UPDATE #2: There has been a flurry of phone calls and back-and-forth conversations among reporters and other officials today, much of it confusing. But you can read between the lines of Steve House’s statement to the Durango Herald:

I personally am not contacting the offices because I leave those decisions to the state party attorney and my personal attorney, I’ve not actively been involved with that,” House said in an interview with The Durango Herald. “I don’t know the law; I’m not a lawyer, and I don’t know what rises to the level of criminal activity.” 

—–

UPDATE: 9NEWS’ Brandon Rittiman, finally some mainstream media confirmation of what we’ve been reporting for days:

From Rittiman’s story:

Steve House, the chairman of the Colorado Republican party, has reached out to federal and state prosecutors about his allegations of a coup attempt to remove him from his leadership post at the state party, led by Republican state Attorney General Cynthia Coffman.

State party spokesman Owen Loftus confirmed that House reached out to both the U.S. Attorney’s office and the Denver District Attorney’s office in the wake of the scandal, which has dominated Colorado political conversation since House’s allegations last week…

His office is refuting a story posted to a conservative blog purporting to be a confession from his mistress.

—–

UPDATE: Here is the complete interview with Steve House’s alleged mistress, recorded the day after House’s confrontation with Cynthia Coffman, in which she categorically denies any affair. A wealth of information about this story in this over 47-minute conversation. See below for audio cue points to key moments. The voices on the recording are John Sampson, a private investigator and an Adams County Republican, Julie Naye, House’s alleged mistress, and Lana Fore, former secretary of the Colorado GOP.

With Julie Naye, Steve House’s alleged mistress:

9:13   How do you know House?
12:39 How often would you see House?
13:02 Have you ever meet Donna House?
13:43 Have you ever been alone with House?
14:00 Have you ever been in the same town overnight as House?
15:02 Why is the opposition pointing at you?
15:18  Is there any evidence (text, email voicemail) for these claims?
18:39 Has House ever paid you for work?
20:00 “House is innocent… I’ve never been alone with him”
29:00 “Steve need to take it to their doorstep.”
31:50 “People are making stuff up. Cannot be something there that there isn’t. House has to fight this.”
35:00 Lana Fore? “She’s sitting right here next to me.”
36:00 “Want to press charges against people who are claiming to have an affair.”

With Lana Fore, former Colorado GOP secretary:

38:00 What is going on?
40:00 “Personal vendetta”
40:30 Who is trying to force you to say something that is not true? McAlpine, Harvey, Mizel, Herzfeldt all named.
41:30 “House made promises and didn’t keep them.”

_Work to do_.
1. In the Steve House post, who confirmed that House reached out to the U.S. Attorney's office and the Denver District Attorney's office?
2. Please write out part of the Steve House post again, beginning at the words "13:43 Have you" and stopping after "you for work?", with "for a weekend" in place of "overnight".

_Raw records_.
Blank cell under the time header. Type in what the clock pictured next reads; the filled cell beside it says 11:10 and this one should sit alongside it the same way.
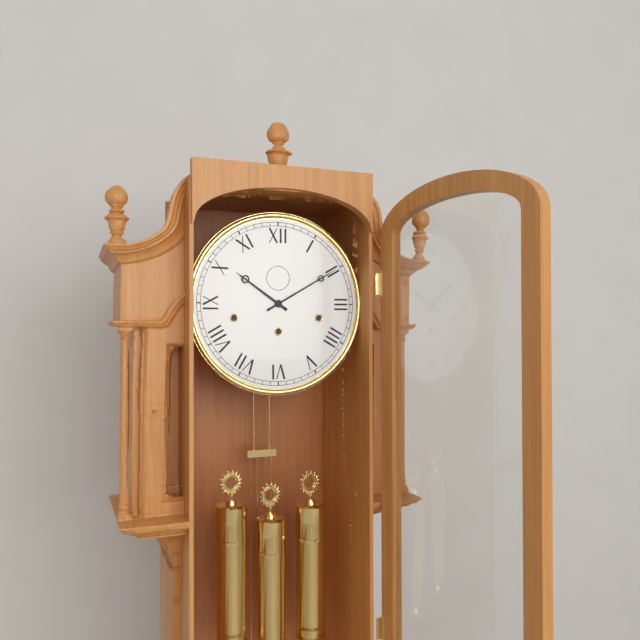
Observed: 10:10
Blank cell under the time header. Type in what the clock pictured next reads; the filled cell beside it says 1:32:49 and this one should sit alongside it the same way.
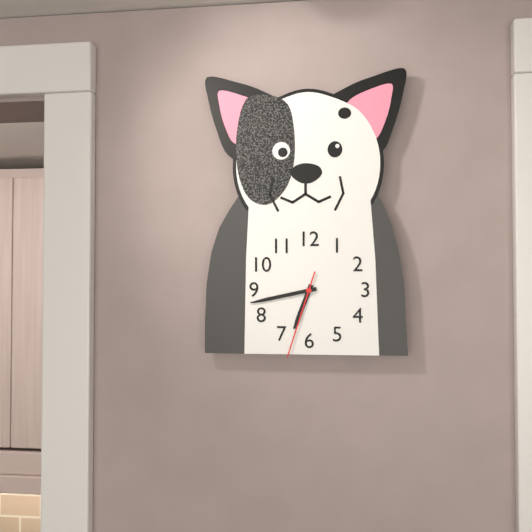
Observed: 6:43:33
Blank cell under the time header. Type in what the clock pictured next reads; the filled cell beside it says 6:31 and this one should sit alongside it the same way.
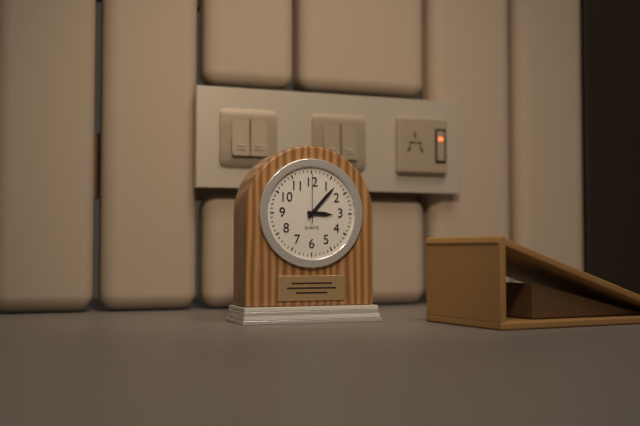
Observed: 3:07
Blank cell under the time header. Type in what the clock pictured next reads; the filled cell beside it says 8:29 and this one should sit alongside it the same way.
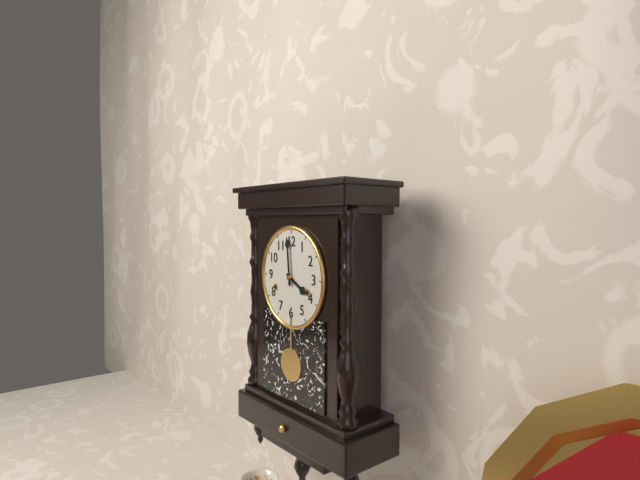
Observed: 3:59
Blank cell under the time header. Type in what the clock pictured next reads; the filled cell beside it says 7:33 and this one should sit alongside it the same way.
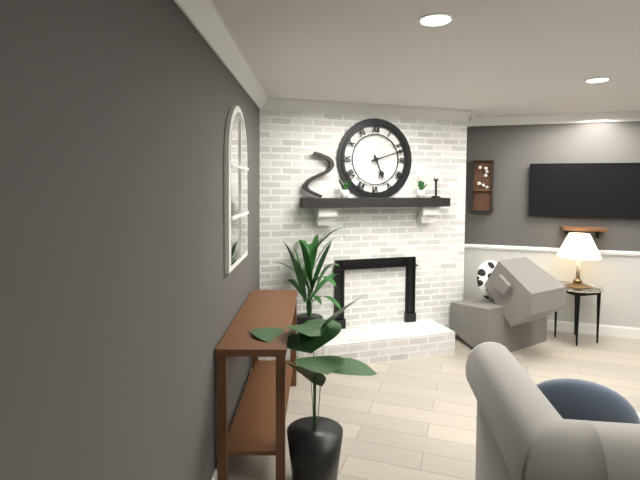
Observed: 5:12
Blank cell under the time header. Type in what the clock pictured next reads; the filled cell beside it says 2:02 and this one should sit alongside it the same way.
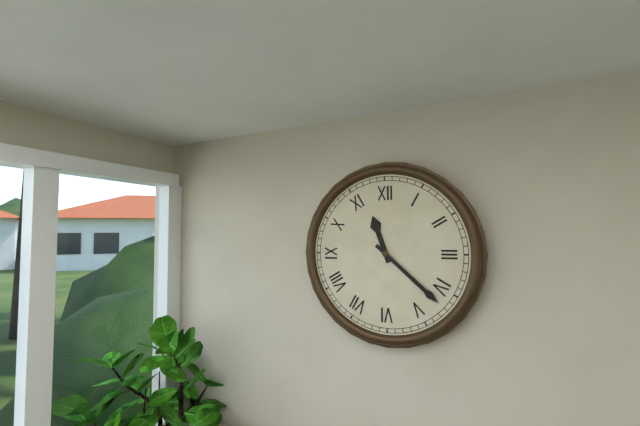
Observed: 11:22
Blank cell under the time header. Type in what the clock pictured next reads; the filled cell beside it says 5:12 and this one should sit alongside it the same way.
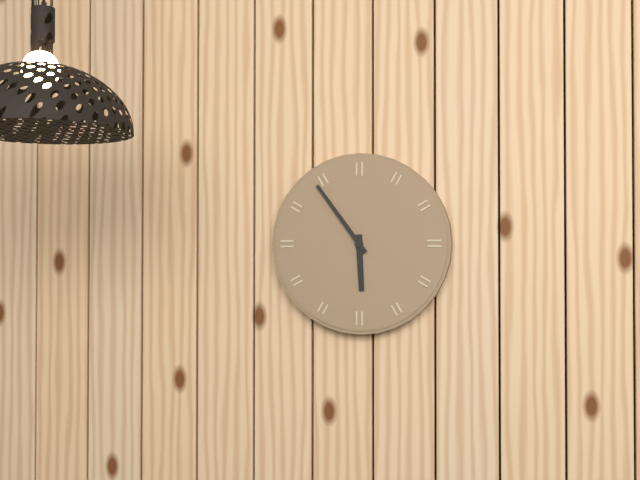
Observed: 5:54
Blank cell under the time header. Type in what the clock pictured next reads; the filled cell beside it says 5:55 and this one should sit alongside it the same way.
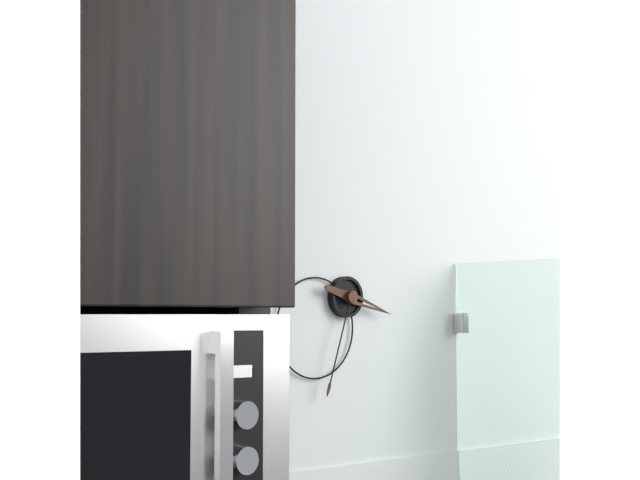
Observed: 3:33
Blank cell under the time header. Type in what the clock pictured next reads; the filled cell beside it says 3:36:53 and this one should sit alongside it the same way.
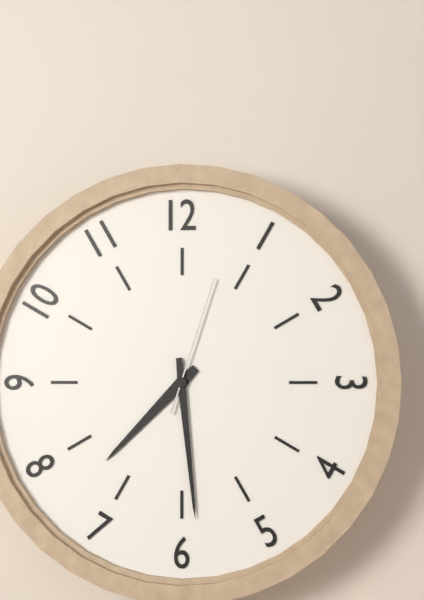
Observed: 7:29:03
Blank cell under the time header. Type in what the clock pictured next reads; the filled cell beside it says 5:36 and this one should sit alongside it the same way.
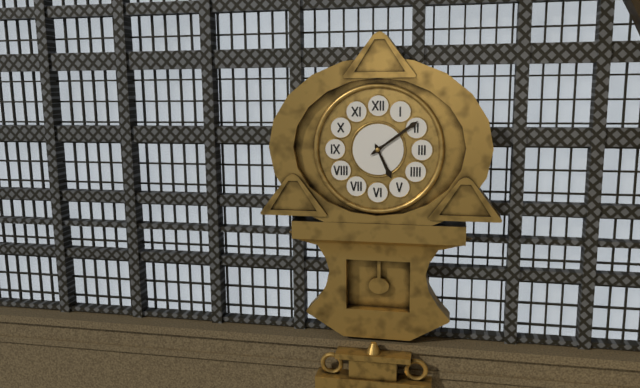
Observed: 5:09
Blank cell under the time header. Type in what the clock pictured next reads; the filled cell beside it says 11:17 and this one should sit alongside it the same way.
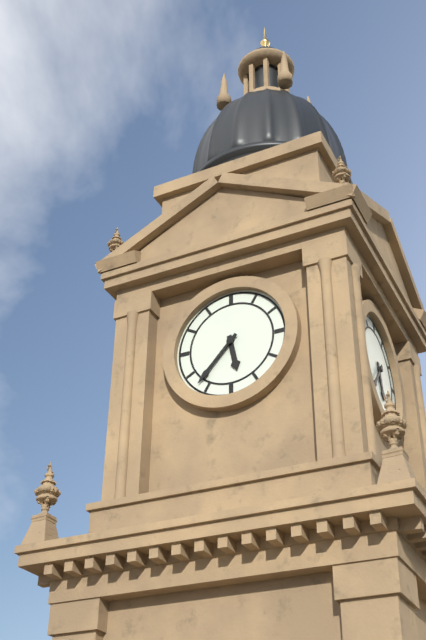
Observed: 5:37
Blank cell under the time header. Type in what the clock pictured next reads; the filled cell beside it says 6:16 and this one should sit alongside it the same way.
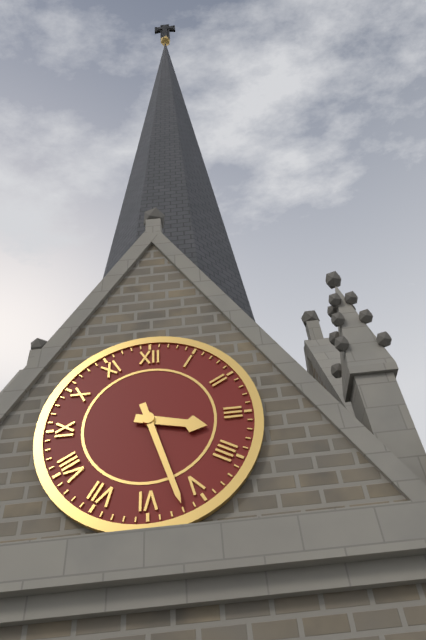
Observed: 3:27
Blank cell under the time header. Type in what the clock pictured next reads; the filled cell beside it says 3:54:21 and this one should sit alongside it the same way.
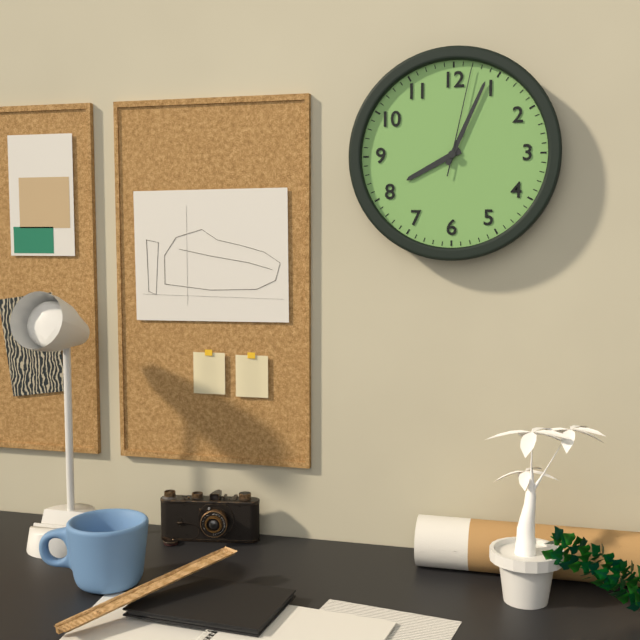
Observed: 8:04:02
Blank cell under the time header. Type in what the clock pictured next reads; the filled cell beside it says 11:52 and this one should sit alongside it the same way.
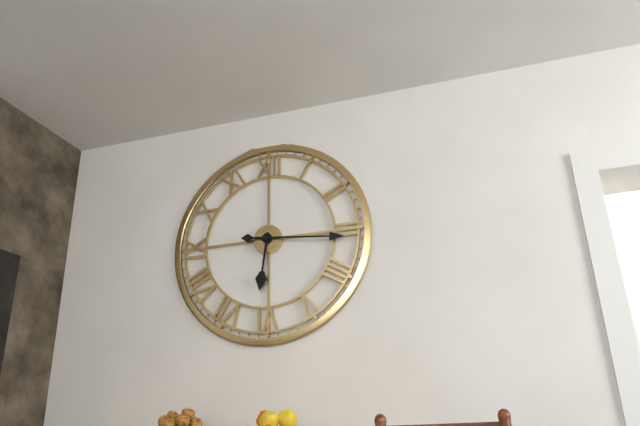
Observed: 6:16
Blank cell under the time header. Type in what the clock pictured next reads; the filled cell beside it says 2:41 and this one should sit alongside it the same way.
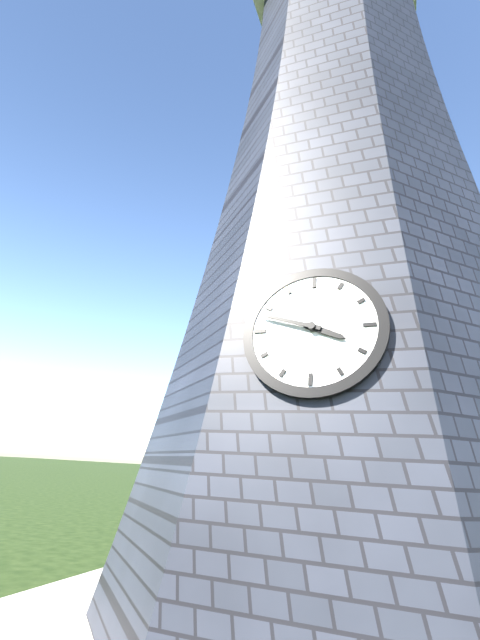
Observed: 3:48
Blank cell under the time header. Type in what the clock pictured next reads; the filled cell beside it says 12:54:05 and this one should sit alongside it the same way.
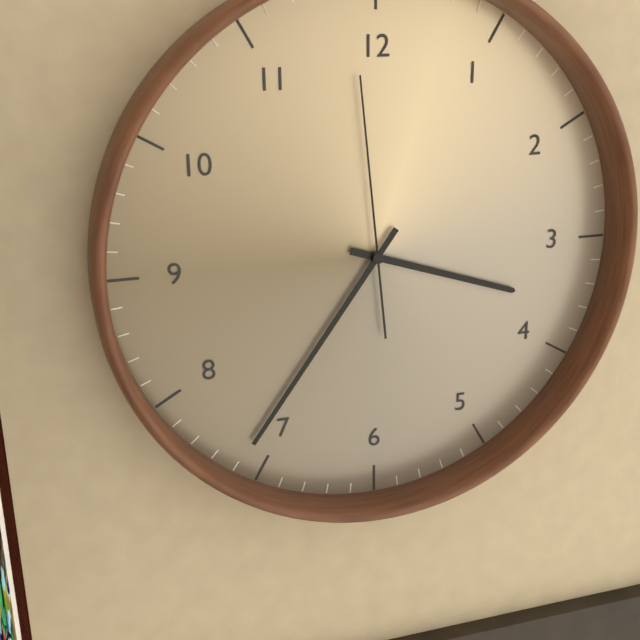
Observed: 3:36:59
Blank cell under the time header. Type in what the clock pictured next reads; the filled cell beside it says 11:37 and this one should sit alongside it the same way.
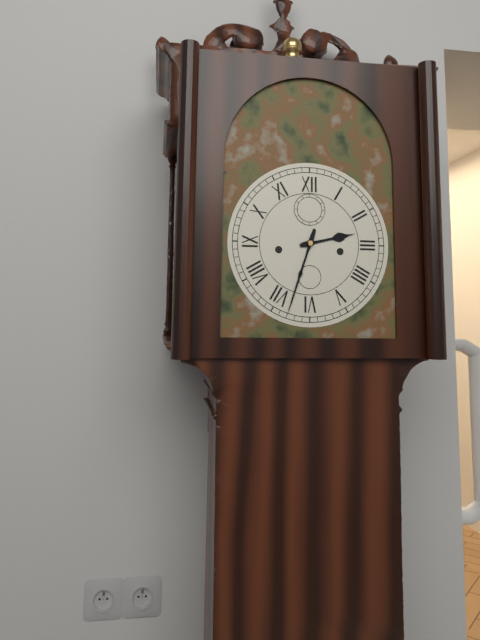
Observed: 2:33
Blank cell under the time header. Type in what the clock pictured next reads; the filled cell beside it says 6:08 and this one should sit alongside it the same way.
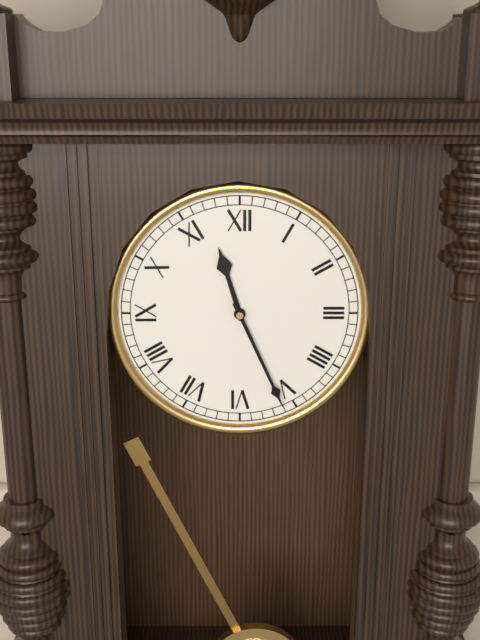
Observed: 11:26
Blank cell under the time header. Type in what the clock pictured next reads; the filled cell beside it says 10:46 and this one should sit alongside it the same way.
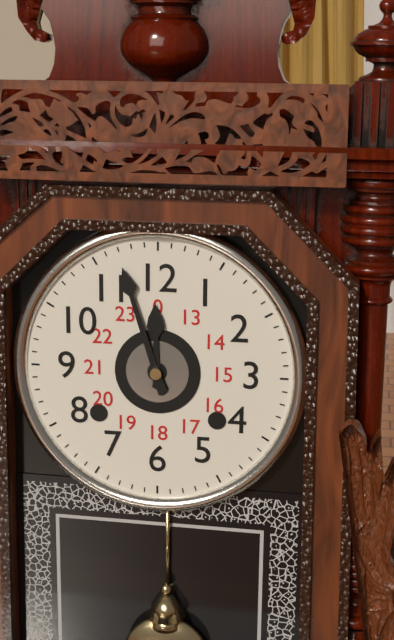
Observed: 11:57
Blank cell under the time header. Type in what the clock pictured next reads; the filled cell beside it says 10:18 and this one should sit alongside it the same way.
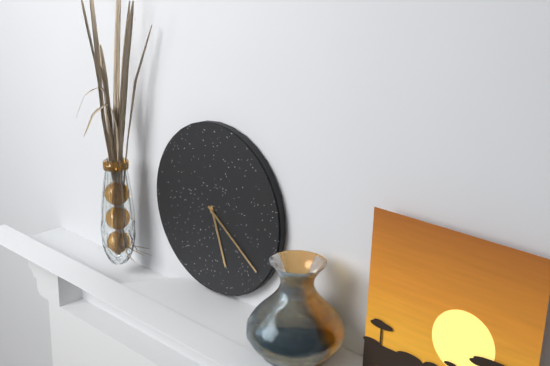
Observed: 5:21
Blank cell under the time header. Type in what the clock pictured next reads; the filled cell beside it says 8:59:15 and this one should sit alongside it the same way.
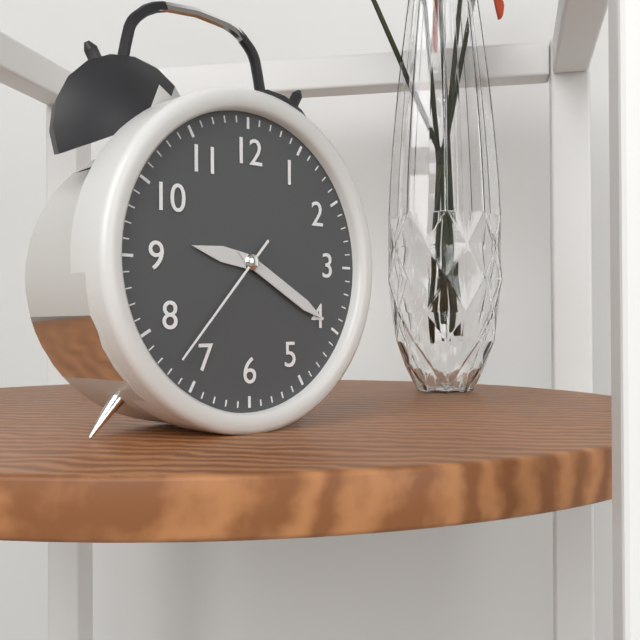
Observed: 9:20:37
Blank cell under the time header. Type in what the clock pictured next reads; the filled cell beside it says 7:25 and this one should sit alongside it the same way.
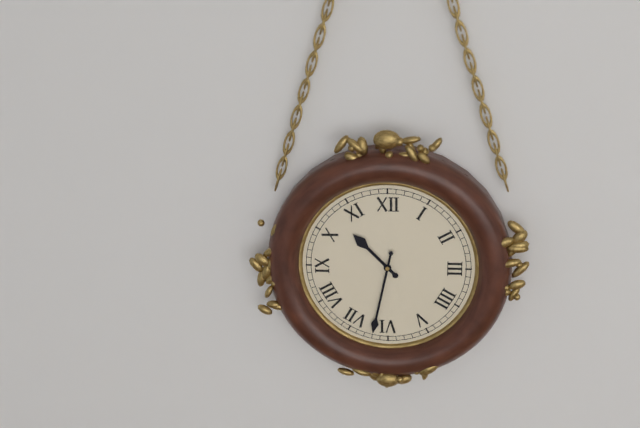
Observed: 10:32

_Solved problems_.
1. State party spokesman Owen Loftus

2.
13:43 Have you ever been alone with House?
14:00 Have you ever been in the same town for a weekend as House?
15:02 Why is the opposition pointing at you?
15:18  Is there any evidence (text, email voicemail) for these claims?
18:39 Has House ever paid you for work?